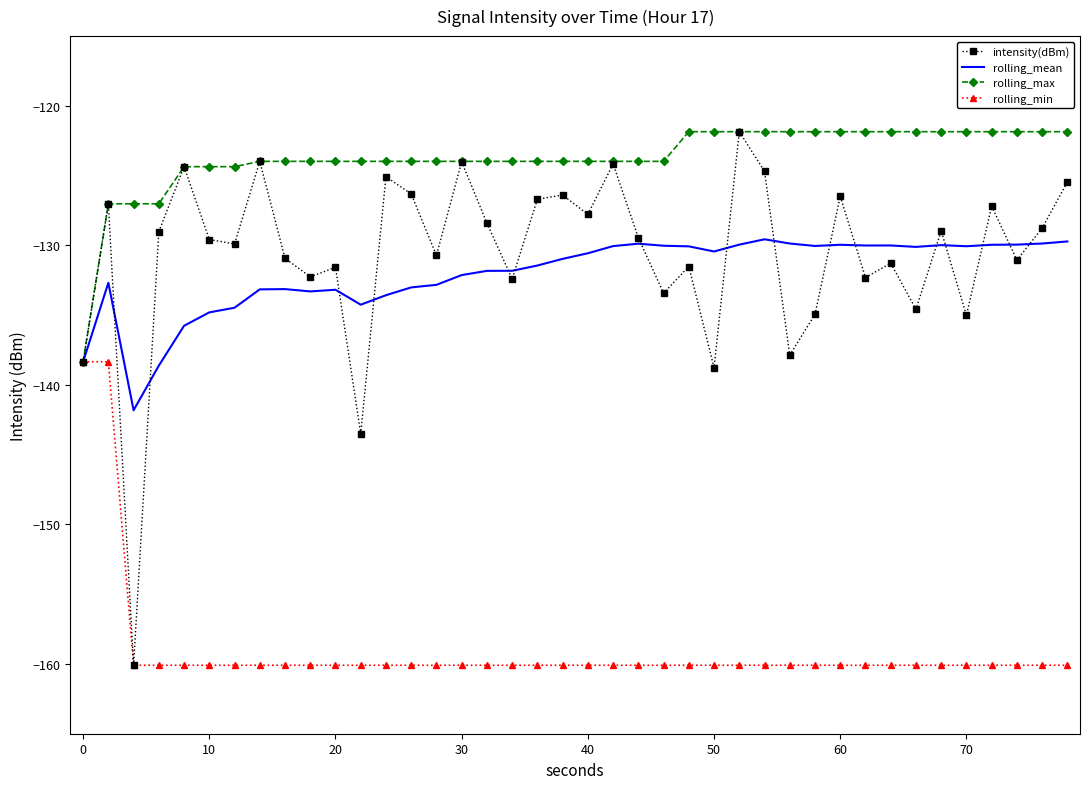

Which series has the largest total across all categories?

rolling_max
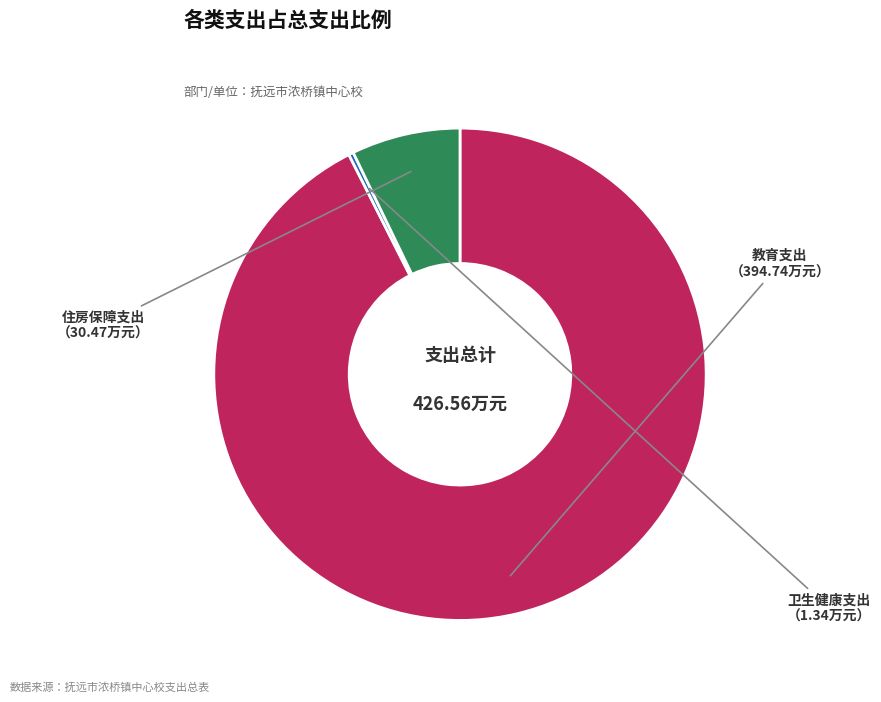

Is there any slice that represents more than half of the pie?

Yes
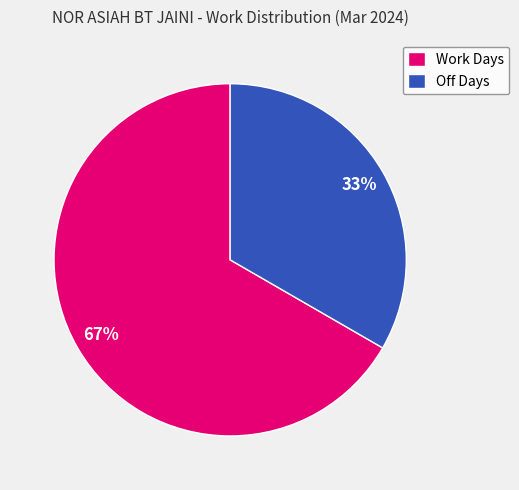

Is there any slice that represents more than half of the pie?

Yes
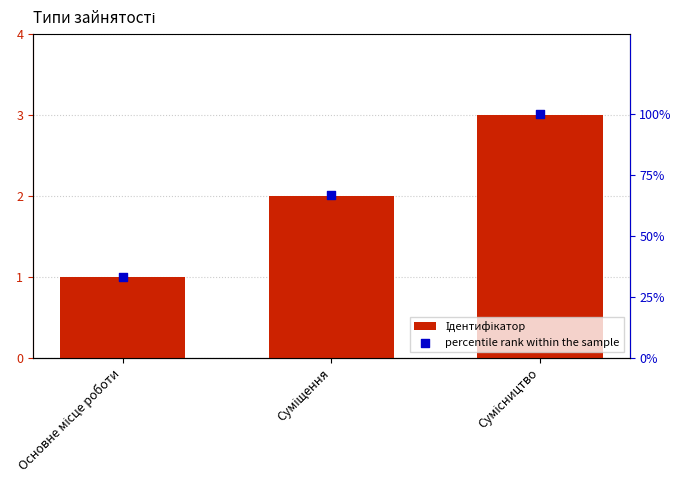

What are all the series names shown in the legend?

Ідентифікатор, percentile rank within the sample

= = = =

→ **What the task asks**:
Return every line of the items that contains the string "series", matching case exactly.

→ **Exercise result**:
Which series has the largest total across all categories?
What are all the series names shown in the legend?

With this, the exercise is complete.